The amount recognised as a provision is the best estimate of the consideration required to settle the present obligation at the Statement of Financial Position date, taking into account the risks and uncertainties surrounding the obligation. Where a provision is measured using the cash flows estimated to settle the present obligation, its carrying amount is the present value of those cash flows (when the effect of the time value of money is material).

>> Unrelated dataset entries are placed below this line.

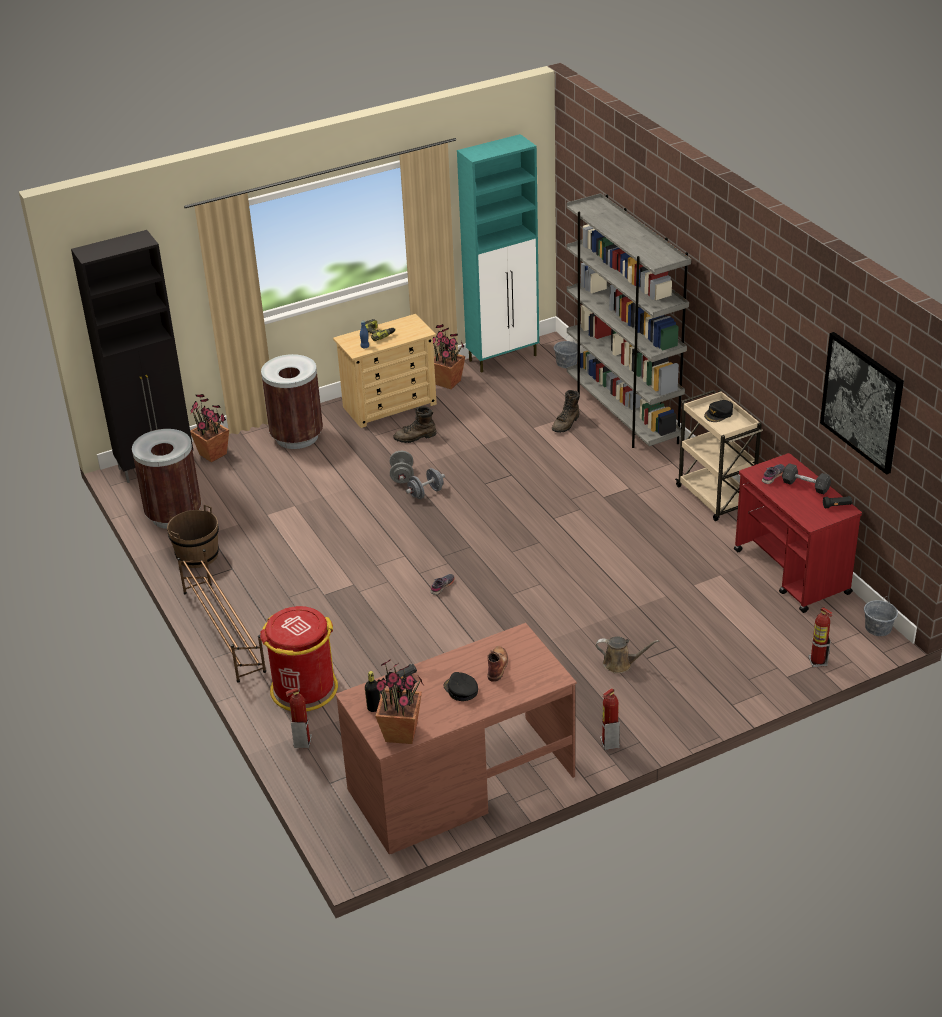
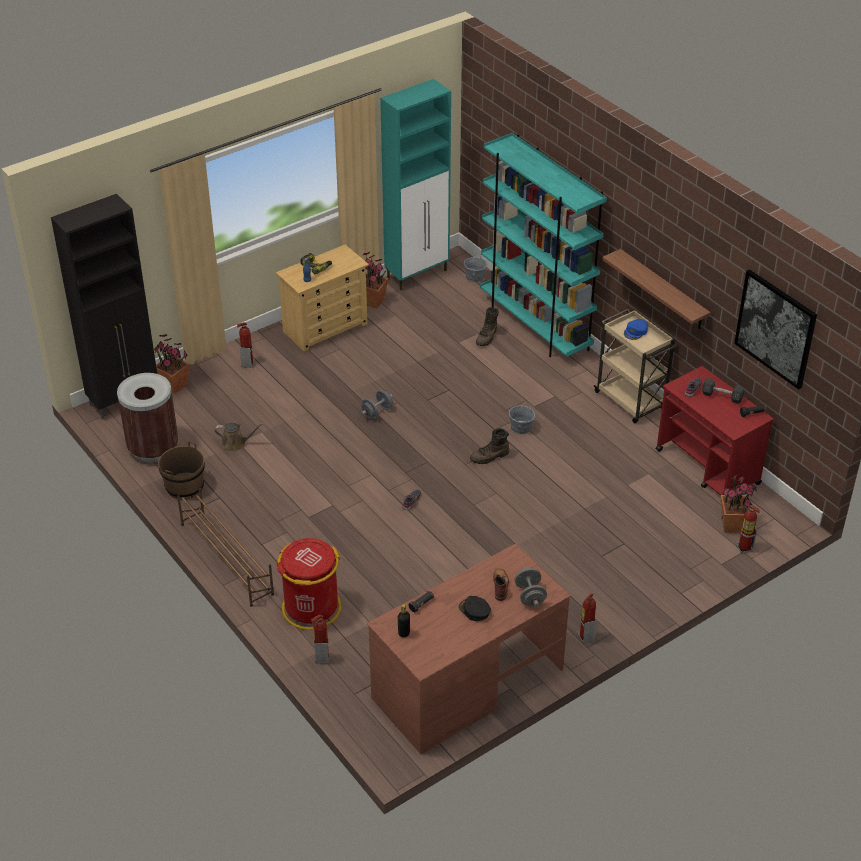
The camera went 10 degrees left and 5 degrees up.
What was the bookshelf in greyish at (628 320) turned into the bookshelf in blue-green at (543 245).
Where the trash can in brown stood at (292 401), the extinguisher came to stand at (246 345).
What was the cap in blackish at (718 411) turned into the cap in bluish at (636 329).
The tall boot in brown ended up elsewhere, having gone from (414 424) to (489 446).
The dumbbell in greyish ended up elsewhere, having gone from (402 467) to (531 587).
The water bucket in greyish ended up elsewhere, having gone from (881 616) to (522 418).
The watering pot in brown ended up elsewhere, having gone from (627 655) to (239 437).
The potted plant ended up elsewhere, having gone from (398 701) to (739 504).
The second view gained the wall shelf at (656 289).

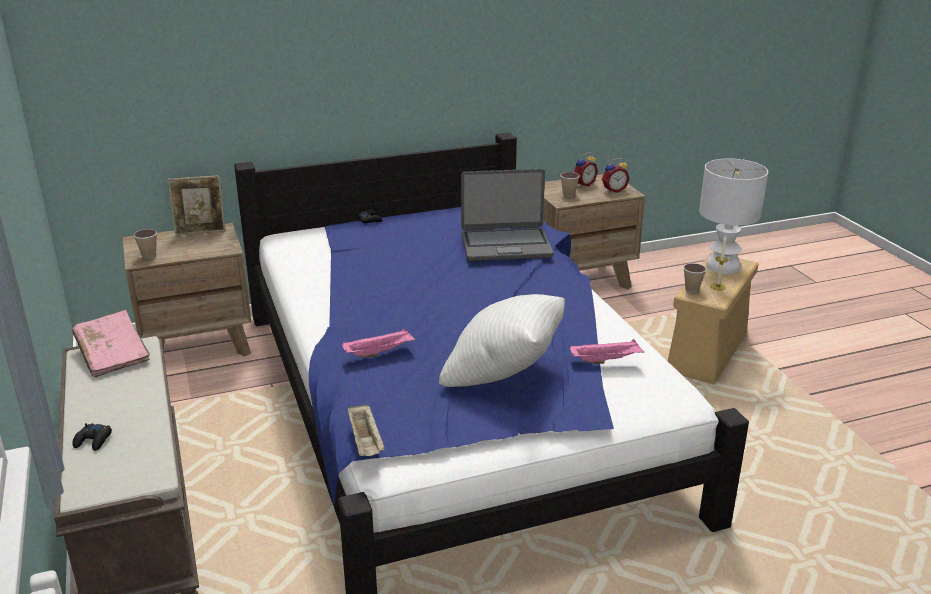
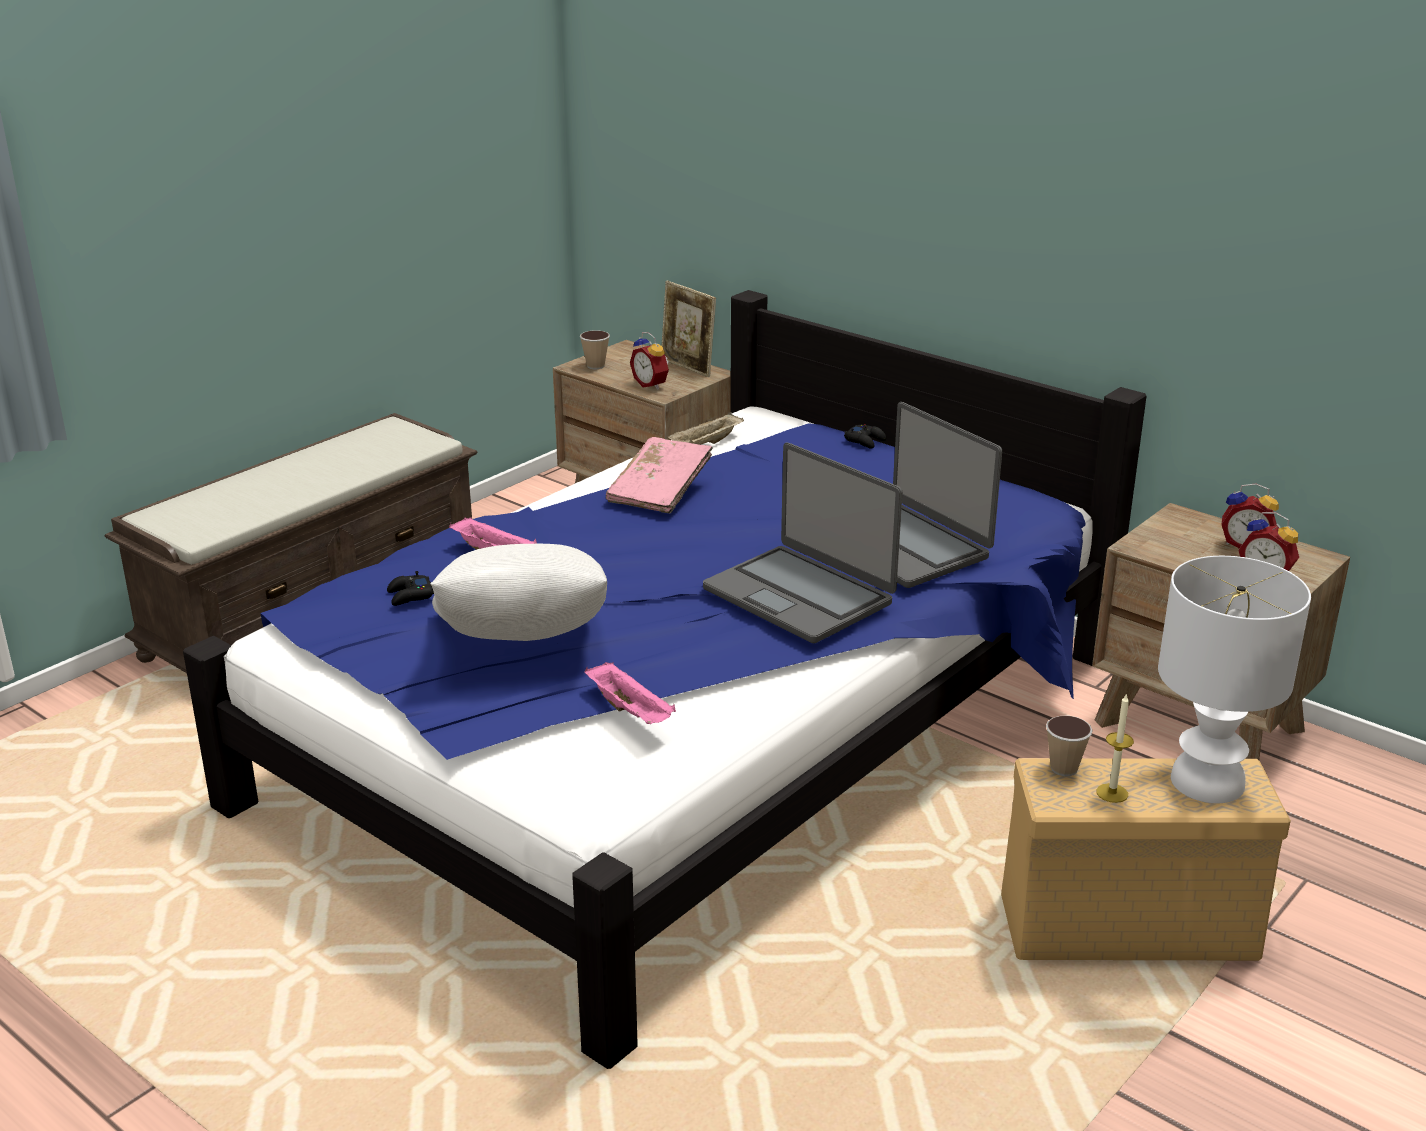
The camera went 60 degrees right and 0 degrees up.
The second view lost the small cup at (570 184).
The volume in pinkish ended up elsewhere, having gone from (111 343) to (659 475).
The tray in beige-coloured ended up elsewhere, having gone from (366 430) to (706 428).
The gamepad in blackish ended up elsewhere, having gone from (92 437) to (410 588).
The second view gained the table clock at (649 361).
The second view gained the laptop at (802 543).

When some or all of the economic benefits required to settle a provision are expected to be recovered from a third party, a receivable is recognised as an asset if it is virtually certain that reimbursement will be received and the amount of the receivable can be measured reliably.

Dividends

Equity dividends are recognised when they become legally payable. Interim equity dividends are recognised when paid. Final equity dividends are recognised when approved by the shareholders at an annual general meeting.

2. Employees

2024 2023
Number Number
Monthly average number of persons employed by the Company during the year, including directors 5 5

3. Tangible assets

Plant and machinery Vehicles Fixtures and fittings Office equipment Total
£ £ £ £ £
Cost
At 01 August 2023 20,146 29,400 1,537 553 51,636
Additions 3,480 8,165 0 256 11,901
At 31 July 2024 23,626 37,565 1,537 809 63,537
Accumulated depreciation
At 01 August 2023 4,022 6,125 121 95 10,363
Charge for the financial year 3,552 6,329 283 104 10,268
At 31 July 2024 7,574 12,454 404 199 20,631
Net book value
At 31 July 2024 16,052 25,111 1,133 610 42,906
At 31 July 2023 16,124 23,275 1,416 458 41,273
Leased assets included above:
Net book value
At 31 July 2024 0 17,456 0 0 17,456
At 31 July 2023 0 23,275 0 0 23,275

4. Stocks

2024 2023
£ £
Finished goods 28,017 24,015

5. Debtors

2024 2023
£ £
Trade debtors 53,860 11,971
Prepayments and accrued income 5,133 26,794
58,993 38,765

6. Creditors: amounts falling due within one year

2024 2023
£ £
Trade creditors 19,872 8,989
Amounts owed to directors 44,660 59,597
Accruals 2,360 1,500
Corporation tax 43,327 17,625
Other taxation and social security 20,223 13,026
Obligations under finance leases and hire purchase contracts 9,717 8,569
Other creditors 327 2,375
140,486 111,681

7. Creditors: amounts falling due after more than one year

2024 2023
£ £
Obligations under finance leases and hire purchase contracts 1,696 11,448

There are no amounts included above in respect of which any security has been given by the small entity.